Either we endure the pain or we be swept away… Either we stay or go… Either we chase or not, either way we will always have a choice. So how do we keep our faith in chances of fighting for love? Do we just follow what we know? Or we give in to what we want to believe? A hard battle isn’t it?

November 20, 2013

I’ve messed it up… Or the situation needed to be… Cause it had to be…

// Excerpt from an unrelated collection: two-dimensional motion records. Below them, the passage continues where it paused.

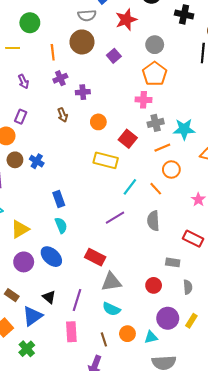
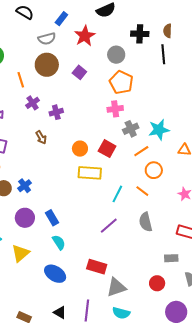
black cross: (184, 14) -> (140, 34), moved
orange circle: (98, 122) -> (80, 149), moved
blue cross: (37, 161) -> (25, 186), turned 32
purple circle: (24, 262) -> (25, 218), moved

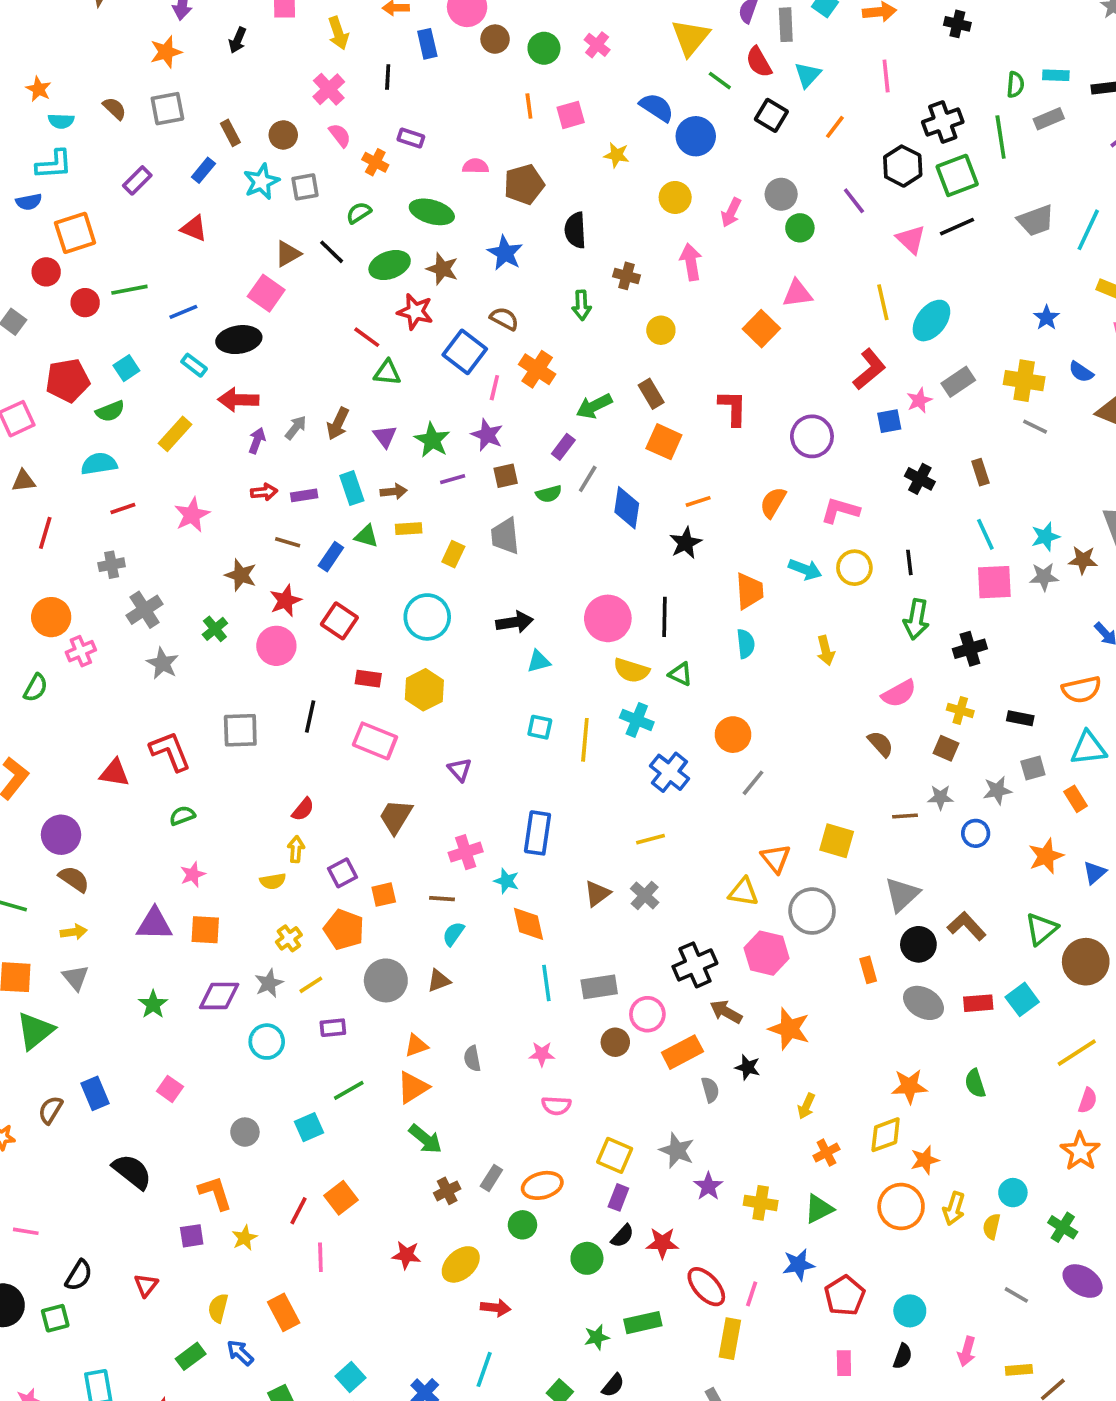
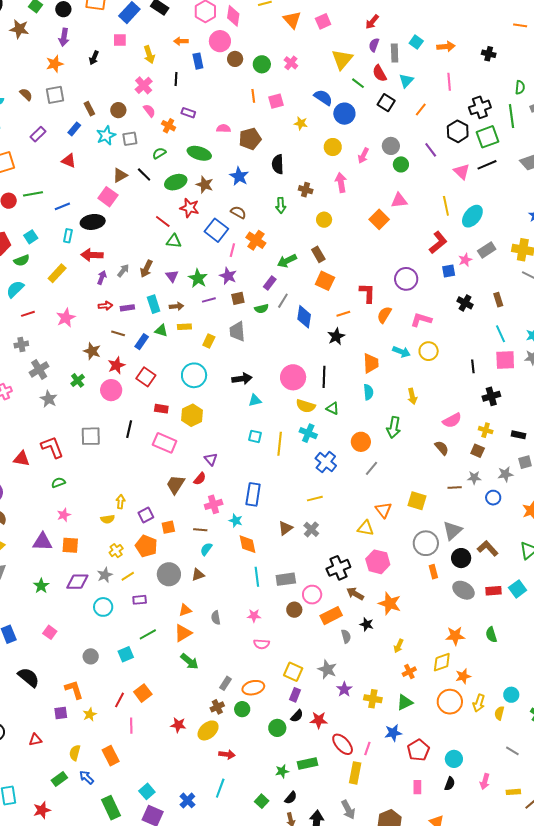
cyan rectangle: (194, 365) -> (68, 236), turned 64
red L-shape: (733, 408) -> (367, 293), moved
cyan semicircle: (99, 464) -> (15, 289), turned -36
black line: (909, 562) -> (473, 366), moved
green arrow: (916, 619) -> (394, 427), moved
red semicircle: (303, 809) -> (200, 479), moved
gray circle: (812, 911) -> (426, 543), moved
brown cross: (447, 1191) -> (217, 707), moved
red triangle: (146, 1285) -> (35, 740), turned 40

Words that i let out that night was too painful for him to take that i totally didn’t care or forgot who he was in my life. That he was the only treasure I have these days where I find courage to go on, to keep moving forward, to see things positively and I blown it up just like that…

For him…

I may not be the right girl for him anymore or at least he doesn’t see me now as what i am and who i could be, but who i was that night.

For me…

…only if he could see it through …only if he listened to the situation …only if he let me explain …we could do more if we’re together …we could reach far if we’re together …we could fight this battle if we’re together …but all was too late.

Walls had been built and i can’t get through anymore… I tried to explain …email …text messages …messengers, but I just can’t. I was left behind the walls …or maybe I should try harder?

I love him but with all that i told him that night… if loosing him would make him a better person, a better man, a better husband in the future… I am willing to sacrifice my own happiness.

November 24,2013

I went to church for a visit and reflect on with what’s happening in my life… Finally i’ve felt what love was and what love is. A love that was overwhelming and naive and a love that is pure and unconditional. A love that i only felt with him …love before sight …love in a distance

What i went through and what it is right now had never been easy for me. It takes one too many heartaches, one too many sorrowful moments and one too many painful experiences to finally say i loved with all of my heart the best i could only if there were two hearts beating as one.